Required action: Output all of the entries exactly as they are given.

Items from a dataset:
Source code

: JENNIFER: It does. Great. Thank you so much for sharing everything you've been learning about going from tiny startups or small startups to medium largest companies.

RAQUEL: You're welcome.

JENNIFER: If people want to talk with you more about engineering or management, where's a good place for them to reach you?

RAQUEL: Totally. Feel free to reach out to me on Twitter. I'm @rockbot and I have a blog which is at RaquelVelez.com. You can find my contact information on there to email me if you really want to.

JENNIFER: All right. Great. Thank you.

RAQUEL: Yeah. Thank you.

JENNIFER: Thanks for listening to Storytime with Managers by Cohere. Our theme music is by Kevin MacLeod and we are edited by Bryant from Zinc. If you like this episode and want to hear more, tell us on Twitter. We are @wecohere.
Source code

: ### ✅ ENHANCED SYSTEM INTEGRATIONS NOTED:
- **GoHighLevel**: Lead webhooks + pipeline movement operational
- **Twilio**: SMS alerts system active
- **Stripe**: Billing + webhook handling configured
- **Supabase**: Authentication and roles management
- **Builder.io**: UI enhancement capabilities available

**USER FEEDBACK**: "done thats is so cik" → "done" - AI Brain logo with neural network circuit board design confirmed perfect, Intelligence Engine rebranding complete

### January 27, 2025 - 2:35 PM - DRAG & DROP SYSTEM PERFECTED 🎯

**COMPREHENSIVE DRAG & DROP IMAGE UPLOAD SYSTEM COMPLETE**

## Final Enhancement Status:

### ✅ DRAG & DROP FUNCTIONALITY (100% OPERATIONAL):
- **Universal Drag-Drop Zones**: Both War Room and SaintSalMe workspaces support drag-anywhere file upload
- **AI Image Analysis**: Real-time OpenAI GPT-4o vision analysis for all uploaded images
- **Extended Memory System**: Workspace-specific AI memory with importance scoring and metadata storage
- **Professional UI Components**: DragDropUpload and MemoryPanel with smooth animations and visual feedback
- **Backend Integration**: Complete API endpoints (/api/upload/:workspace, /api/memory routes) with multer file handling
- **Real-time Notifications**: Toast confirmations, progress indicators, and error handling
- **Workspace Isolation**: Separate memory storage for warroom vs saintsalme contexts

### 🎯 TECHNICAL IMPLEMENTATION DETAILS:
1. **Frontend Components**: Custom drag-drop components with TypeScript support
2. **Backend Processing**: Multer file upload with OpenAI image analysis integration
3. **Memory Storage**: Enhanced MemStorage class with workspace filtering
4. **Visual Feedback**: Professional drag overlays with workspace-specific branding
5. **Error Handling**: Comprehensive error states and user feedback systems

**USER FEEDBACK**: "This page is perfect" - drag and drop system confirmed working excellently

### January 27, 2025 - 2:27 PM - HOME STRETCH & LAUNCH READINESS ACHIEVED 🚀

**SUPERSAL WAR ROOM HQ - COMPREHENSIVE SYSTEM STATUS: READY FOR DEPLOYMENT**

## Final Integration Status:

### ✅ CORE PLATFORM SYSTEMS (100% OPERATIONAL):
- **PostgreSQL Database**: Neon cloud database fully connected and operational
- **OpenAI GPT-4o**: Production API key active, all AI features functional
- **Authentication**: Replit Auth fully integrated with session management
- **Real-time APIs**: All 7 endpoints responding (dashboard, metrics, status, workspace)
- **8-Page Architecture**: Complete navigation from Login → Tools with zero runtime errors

Answer box:
Source code

: JENNIFER: It does. Great. Thank you so much for sharing everything you've been learning about going from tiny startups or small startups to medium largest companies.

RAQUEL: You're welcome.

JENNIFER: If people want to talk with you more about engineering or management, where's a good place for them to reach you?

RAQUEL: Totally. Feel free to reach out to me on Twitter. I'm @rockbot and I have a blog which is at RaquelVelez.com. You can find my contact information on there to email me if you really want to.

JENNIFER: All right. Great. Thank you.

RAQUEL: Yeah. Thank you.

JENNIFER: Thanks for listening to Storytime with Managers by Cohere. Our theme music is by Kevin MacLeod and we are edited by Bryant from Zinc. If you like this episode and want to hear more, tell us on Twitter. We are @wecohere.
Source code

: ### ✅ ENHANCED SYSTEM INTEGRATIONS NOTED:
- **GoHighLevel**: Lead webhooks + pipeline movement operational
- **Twilio**: SMS alerts system active
- **Stripe**: Billing + webhook handling configured
- **Supabase**: Authentication and roles management
- **Builder.io**: UI enhancement capabilities available

**USER FEEDBACK**: "done thats is so cik" → "done" - AI Brain logo with neural network circuit board design confirmed perfect, Intelligence Engine rebranding complete

### January 27, 2025 - 2:35 PM - DRAG & DROP SYSTEM PERFECTED 🎯

**COMPREHENSIVE DRAG & DROP IMAGE UPLOAD SYSTEM COMPLETE**

## Final Enhancement Status:

### ✅ DRAG & DROP FUNCTIONALITY (100% OPERATIONAL):
- **Universal Drag-Drop Zones**: Both War Room and SaintSalMe workspaces support drag-anywhere file upload
- **AI Image Analysis**: Real-time OpenAI GPT-4o vision analysis for all uploaded images
- **Extended Memory System**: Workspace-specific AI memory with importance scoring and metadata storage
- **Professional UI Components**: DragDropUpload and MemoryPanel with smooth animations and visual feedback
- **Backend Integration**: Complete API endpoints (/api/upload/:workspace, /api/memory routes) with multer file handling
- **Real-time Notifications**: Toast confirmations, progress indicators, and error handling
- **Workspace Isolation**: Separate memory storage for warroom vs saintsalme contexts

### 🎯 TECHNICAL IMPLEMENTATION DETAILS:
1. **Frontend Components**: Custom drag-drop components with TypeScript support
2. **Backend Processing**: Multer file upload with OpenAI image analysis integration
3. **Memory Storage**: Enhanced MemStorage class with workspace filtering
4. **Visual Feedback**: Professional drag overlays with workspace-specific branding
5. **Error Handling**: Comprehensive error states and user feedback systems

**USER FEEDBACK**: "This page is perfect" - drag and drop system confirmed working excellently

### January 27, 2025 - 2:27 PM - HOME STRETCH & LAUNCH READINESS ACHIEVED 🚀

**SUPERSAL WAR ROOM HQ - COMPREHENSIVE SYSTEM STATUS: READY FOR DEPLOYMENT**

## Final Integration Status:

### ✅ CORE PLATFORM SYSTEMS (100% OPERATIONAL):
- **PostgreSQL Database**: Neon cloud database fully connected and operational
- **OpenAI GPT-4o**: Production API key active, all AI features functional
- **Authentication**: Replit Auth fully integrated with session management
- **Real-time APIs**: All 7 endpoints responding (dashboard, metrics, status, workspace)
- **8-Page Architecture**: Complete navigation from Login → Tools with zero runtime errors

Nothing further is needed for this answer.